CCPS is recommended when the r_pc is lower than 0.8; the values of the r_pc estimates in this study are mostly around this value. With higher values of ${\text{r}}_{{\text{pc}}_{\text{TROP}}}$ compared with ${\text{r}}_{{\text{pc}}_{\text{TEMP}}}$, we should expect less benefit of having data recorded on CB in TROP than in TEMP.

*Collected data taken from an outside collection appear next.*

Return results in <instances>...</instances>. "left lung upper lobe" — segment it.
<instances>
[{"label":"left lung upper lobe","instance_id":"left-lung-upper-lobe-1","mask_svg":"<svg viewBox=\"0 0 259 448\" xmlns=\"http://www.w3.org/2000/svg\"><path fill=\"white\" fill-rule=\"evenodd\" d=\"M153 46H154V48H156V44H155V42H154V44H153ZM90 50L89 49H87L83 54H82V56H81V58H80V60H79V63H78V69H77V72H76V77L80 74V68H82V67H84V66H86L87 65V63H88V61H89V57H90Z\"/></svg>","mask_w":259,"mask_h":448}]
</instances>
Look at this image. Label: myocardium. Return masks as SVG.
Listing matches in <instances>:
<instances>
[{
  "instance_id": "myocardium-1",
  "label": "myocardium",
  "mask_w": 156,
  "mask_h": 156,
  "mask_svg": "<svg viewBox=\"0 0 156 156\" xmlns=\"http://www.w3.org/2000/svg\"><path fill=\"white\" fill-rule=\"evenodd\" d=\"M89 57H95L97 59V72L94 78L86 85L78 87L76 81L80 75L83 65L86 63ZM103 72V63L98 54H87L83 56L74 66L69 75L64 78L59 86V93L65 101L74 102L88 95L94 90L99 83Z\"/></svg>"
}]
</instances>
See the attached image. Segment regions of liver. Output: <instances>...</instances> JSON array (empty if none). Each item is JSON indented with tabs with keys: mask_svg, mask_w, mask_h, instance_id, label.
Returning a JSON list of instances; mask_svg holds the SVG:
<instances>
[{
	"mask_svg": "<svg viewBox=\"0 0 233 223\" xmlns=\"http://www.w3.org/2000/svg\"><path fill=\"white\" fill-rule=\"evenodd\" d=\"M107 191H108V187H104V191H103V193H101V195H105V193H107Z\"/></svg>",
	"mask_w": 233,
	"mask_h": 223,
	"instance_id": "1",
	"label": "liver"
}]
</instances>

Purebred–Crossbred Correlations Between Environments

The typical situation in pig production is that genetic progress is created by selection of PB in TEMP. The performance of CB in TROP would therefore depend on the genetics of PB in TEMP. When PB and CB were in different climates, the ${\text{r}}_{{\text{pc}}_{\text{TEMP}-\text{TROP}}}$ was low (0.22 to 0.25). Besides the G × G, these estimates are also lowered by G × E given the climate differences; the differences in the health status and farm management between the TROP and the TEMP, as discussed earlier, also contribute. The r_pc between climates was higher when the PB were in the TROP with ${\text{r}}_{{\text{pc}}_{\text{TROP}-\text{TEMP}}}$ between 0.45 and 0.97. We speculate that an increased robustness of PB_TROP would also be reflected in the higher ${\text{r}}_{{\text{pc}}_{\text{TEMP}-\text{TROP}}}$ compared to the ${\text{r}}_{{\text{pc}}_{\text{TROP}-\text{TEMP}}}$. This could indicate a benefit for overall efficiency by selecting records on PB_TROP when the objective is to improve the performance of CB in both TEMP and TROP. However, most of the pigs’ nucleus farms are in the TEMP.

Genetic Distances

Figure 1 shows data on the same number of pigs for all 4 groups. However, the points for CB_TEMP are much more clustered than for the other 3 groups. The points for CB_TROP, especially in the upper panel for sire line 1, are less clustered than for the other 3 groups. The SE of ${\text{r}}_{{\text{pc}}_{\text{TEMP}}}$ are the smallest (Table 5), which is to be expected given that PB_TEMP and CB_TEMP are found closest together on the distance plots, and the largest number of records contribute to these estimates. The large pedigree distances perhaps contribute to the size of SE of ${\text{r}}_{{\text{pc}}_{\text{TROP}}}$, although the major reason for that might be the smaller number of records in CB_TROP. Given the smaller distance of CB_TROP to PB_TEMP, a smaller SE would be expected for ${\text{r}}_{{\text{pc}}_{\text{TEMP}-\text{TROP}}}$ than for ${\text{r}}_{{\text{pc}}_{\text{TROP}}}$ but the opposite is observed. The estimated values for ${\text{r}}_{{\text{pc}}_{\text{TEMP}-\text{TROP}}}$ are however much closer to 0 than for ${\text{r}}_{{\text{pc}}_{\text{TROP}}}$ which increases the expected SE of the estimates (Bijma and Bastiaansen, 2014). Smaller, though still rather large, values are seen for the SE of ${\text{r}}_{{\text{pc}}_{\text{TROP}-\text{TEMP}}}$ compared with the SE of ${\text{r}}_{{\text{pc}}_{\text{TEMP}-\text{TROP}}}$, which is not supported by the distances in Figure 1. Especially in the lower panel for sire line 2, a large distance is observed between PB_TROP and CB_TEMP. The much larger dataset for CB_TEMP will probably have contributed to this smaller SE.

CONCLUSIONS

The current dataset collected by pig breeding programs makes it difficult to obtain accurate estimates of genetic correlations between pig performance in temperate and tropical climates. This is a fact especially when the aim is to estimate r_pc between PB in one climate and CB in the other climate because pigs in both climates are only distantly related. G × E between the temperate and tropical environment appears to be present for ADG, PD, and MD. In addition, r_pc within TEMP and within TROP are not close to 1 for most traits. Collection of phenotypes in the TROP should be included when the objective of selection is the performance of CB_TROP. On the basis of $r_{p{c}_{TEMP-TROP}}$ and the expected responses to selection, selection for CB_TROP based on the performance of PB_TEMP would compromise the genetic progress for the traits being studied. Based solely on the $r_{p{c}_{TEMP}}$ estimates, CCPS would not be necessary to increase genetic progress in CB_TROP. However, based on the calculated responses to selection, when the objective is to improve the performance of CB_TROP, direct selection based on the performance of CB_TROP has the potential to lead to the higher genetic progress for growth and carcass traits.